Après avoir joué 291 fois, le musical a fermé temporairement le 15 juillet 1938 pour 4 semaines de vacances d’été. Les représentations devaient reprendre le 14 août, mais cela ne fut pas possible à cause de Sophie Tucker. Tucker était la présidente de l’American Federation of Actors, un syndicat défendant plutôt les acteurs et actrices. Des machinistes – qui étaient représentés par l’IATSE, l’International Alliance of Theatrical Stage Employees – lui ont présenté une charte de l’American Federation of Labor, qu’elle a accepté d’appliquer aux acteurs. L’Actors Equity a considéré l’acceptation de cette charte comme un acte de «trahison» de l’actrice Tucker et l’a suspendue! Le syndicat Actors Equity a également interdit à tous ses membres de paraître sur scène avec elle!! Entre-temps, les machinistes ont annoncé que si Tucker n’était pas autorisée à travailler, ils refuseraient eux aussi de travailler. La situation ne s’est apaisée que quand un accord fut conclu selon lequel le syndicat des acteurs avait le droit de se gouverner sans ingérence du syndicat des machinistes.
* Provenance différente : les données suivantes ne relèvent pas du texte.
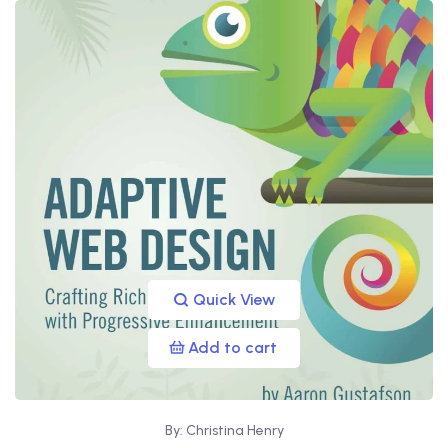
Quick View
Add to cart
By: Christina Henry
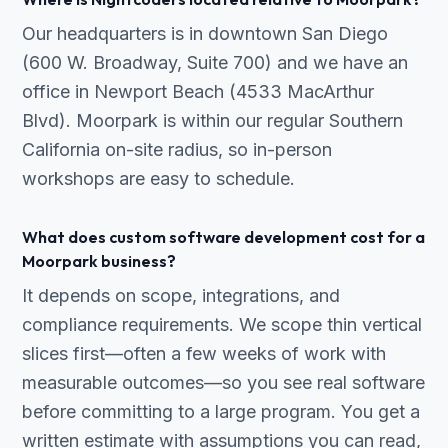
Our headquarters is in downtown San Diego
(600 W. Broadway, Suite 700) and we have an
office in Newport Beach (4533 MacArthur
Blvd). Moorpark is within our regular Southern
California on-site radius, so in-person
workshops are easy to schedule.
What does custom software development cost for a
Moorpark business?
It depends on scope, integrations, and
compliance requirements. We scope thin vertical
slices first—often a few weeks of work with
measurable outcomes—so you see real software
before committing to a large program. You get a
written estimate with assumptions you can read,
Avec la résolution de ce «contretemps», le musical a finalement rouvert avec trois semaines de retard, le 4 septembre 1938. Le spectacle ne s’est plus joué que seize fois, fermant le 16 septembre, enregistrant donc un total de 307 spectacles avant de se lancer dans une tournée nationale. Il faut dire que Mary Martin et Gene Kelly n’étaient plus dans le spectacle lorsqu’il a repris en septembre, remplacés respectivement par Mildred Fenton et Joel Friend. La «débutante» Mary Martin a connu ensuite deux échecs consécutifs, avec ses deux musicals suivants, Nice Goin'! () et Dancing in the Streets (), qui ont tous deux fermé lors des try-out avant d'atteindre Broadway. Mais à la fin de 1943, elle a rebondi avec le succès One Touch of Venus (), qui lui a définitivement donné sa place de grande dame du théâtre musical américain. En 1939, Gene Kelly apparaît dans la revue One for the Money et la pièce de William Saroyan, The Time of Your Life (Prix Pullitzer 1940), puis joue dans le rôle-titre dans Pal Joey () de Richard Rodgers et Lorenz Hart, en 1940, rôle qui lui vaut un contrat par David O. Selznick à Hollywood. Il n’apparaît plus jamais sur la scène de Broadway (mais il chorégraphie la comédie musicale Best Foot Forward () de Hugh Martin et Ralph Blane) et deviendra la star la plus marquante des musicals hollywoodiens des années ’50.